Chapter 11 proceeds with the discretization of the convection term assuming a known flow field. The shortcomings of using a symmetrical linear profile for the discretization of the convection term are delineated and a remedy is suggested through the use of an upwind profile. The high diffusion error associated with the upwind scheme is pointed out and upwind-biased higher order schemes are suggested.

Chapter 12 continues the developments of convection schemes and discusses approaches by which the dispersion error (unboundedness of the interpolation profile) affecting High Order (HO) schemes is resolved. This is achieved by enforcing a Convection Boundedness Criterion (CBC) on the HO profiles resulting in the group of High Resolution (HR) schemes. The Normalized Variable Formulation (NVF) and the Total Variation Diminishing (TVD) frameworks for constructing these HR schemes are presented. The commonality between the two approaches is explained through the Normalized Variable Diagram (NVD) and Sweby’s diagram used in the NVF and TVD formulation, respectively. Many schemes are presented in the context of both formulations. Techniques for the implementation of HR schemes in structured and unstructured grids are reported.

Chapter 13 focusses on the discretization of the unsteady term that arises in the simulation of transient problems. Several transient schemes are developed following two different approaches. In the first, a finite difference approximation (via Taylor expansion) is used. In the second approach, the finite volume method is used on a temporal element in a similar fashion to what was done to the convection term.

Chapter 14 is devoted to a number of “small” numerical details that may have “big” effects on the convergence behavior. First the linearization of the source term when it is solution dependent is discussed. Then explicit and implicit techniques for under relaxing the algebraic equations are presented. The chapter ends with an examination of convergence indicators.

3.3 Algorithms

The previous chapters solved the general conservation equation assuming a given flow field. In general, the flow field is not known and has to be computed. This is the subject of Chaps. 15 and 16.

Chapter 15 is concerned with the prediction of incompressible flows. The difficulties associated with resolving the strong coupling between pressure and velocity, with the absence of an equation for pressure, are overcome by the SIMPLE algorithm with the derivation of a pressure correction equation. The Rhie-Chow interpolation is then introduced to allow realizing solutions to flow problems on collocated grids. Finally the implementation of a number of frequently encountered boundary conditions is detailed.
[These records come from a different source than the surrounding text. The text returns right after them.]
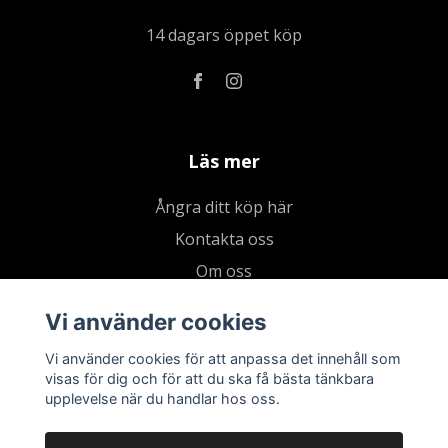
14 dagars öppet köp
Läs mer
Ångra ditt köp här
Kontakta oss
Om oss
Köpvillkor & integritetspolicy
Vi använder cookies
Kundklubb
Vi använder cookies för att anpassa det innehåll som
Presentkort
visas för dig och för att du ska få bästa tänkbara
upplevelse när du handlar hos oss.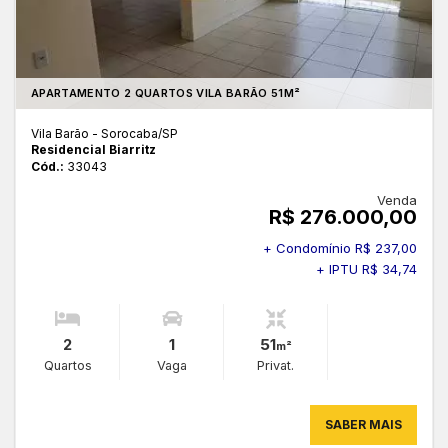
APARTAMENTO 2 QUARTOS VILA BARÃO 51M²
Vila Barão - Sorocaba
/SP
Residencial Biarritz
Cód.:
33043
Venda
R$ 276.000,00
+ Condomínio R$ 237,00
+ IPTU R$ 34,74
2
1
51
m²
Quartos
Vaga
Privat.
SABER MAIS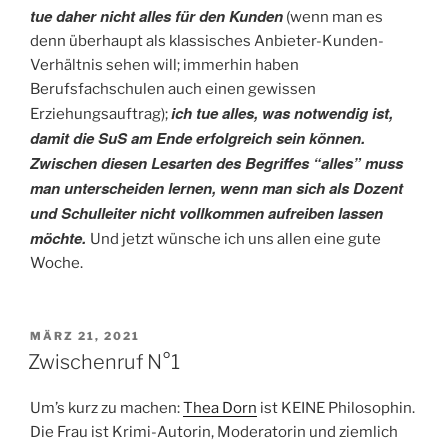
tue daher nicht alles für den Kunden
(wenn man es
denn überhaupt als klassisches Anbieter-Kunden-
Verhältnis sehen will; immerhin haben
Berufsfachschulen auch einen gewissen
ich tue alles, was notwendig ist,
Erziehungsauftrag);
damit die SuS am Ende erfolgreich sein können.
Zwischen diesen Lesarten des Begriffes “alles” muss
man unterscheiden lernen, wenn man sich als Dozent
und Schulleiter nicht vollkommen aufreiben lassen
möchte.
Und jetzt wünsche ich uns allen eine gute
Woche.
VERÖFFENTLICHT
MÄRZ 21, 2021
AM
Zwischenruf N°1
Um’s kurz zu machen:
Thea Dorn
ist KEINE Philosophin.
Die Frau ist Krimi-Autorin, Moderatorin und ziemlich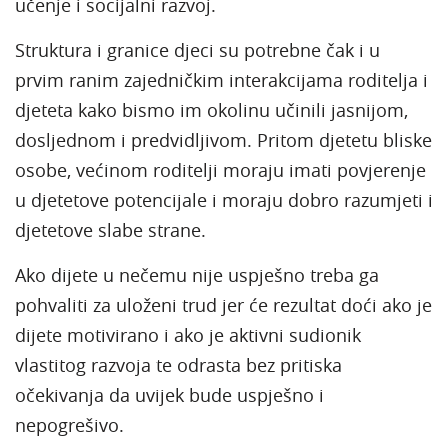
učenje i socijalni razvoj.
Struktura i granice djeci su potrebne čak i u
prvim ranim zajedničkim interakcijama roditelja i
djeteta kako bismo im okolinu učinili jasnijom,
dosljednom i predvidljivom. Pritom djetetu bliske
osobe, većinom roditelji moraju imati povjerenje
u djetetove potencijale i moraju dobro razumjeti i
djetetove slabe strane.
Ako dijete u nečemu nije uspješno treba ga
pohvaliti za uloženi trud jer će rezultat doći ako je
dijete motivirano i ako je aktivni sudionik
vlastitog razvoja te odrasta bez pritiska
očekivanja da uvijek bude uspješno i
nepogrešivo.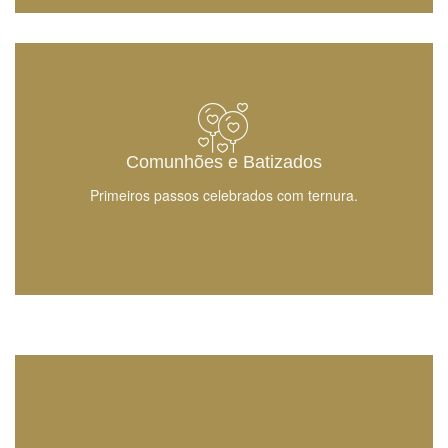
Comunhões e Batizados
Primeiros passos celebrados com ternura.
Chapter 16 extends the SIMPLE algorithm into compressible flows. The dependence of density on pressure and temperature is accounted for in the pressure correction equation through a density correction, giving rise to a convection-like term that transforms the mathematical nature of the equation from elliptic (for incompressible flows) to hyperbolic. Implementation details for a number of boundary conditions are also provided.

3.4 Applications

This part describes the implementation and application of the numerical techniques developed in the previous chapters.

Chapter 17 applies these numerical techniques to address some of the challenges faced when solving turbulent flow problems. It introduces several two-equation turbulence models and details the treatment of the near wall region.

Chapter 18 reviews the implementation of boundary conditions in OpenFOAM® and provides the needed information for adding new boundary conditions in the code. The no-slip wall boundary condition is described in some details.

Chapter 19 outlines the solution procedure of a reference test case in which solvers and boundary conditions are applied to solve a turbulent incompressible flow problem.

Finally, Chapter 20 presents some closing remarks.

4 Closure

The chapter discussed the growing role played by Computational Fluid Dynamics (CFD) as a core design tool in a whole class of applications and provided a general overview of the Finite Volume Method (FVM). It also clarified the purpose of the book, its intended use, and a summary of its content. The next chapter will give a brief review of the mathematical operations that will be used throughout the book.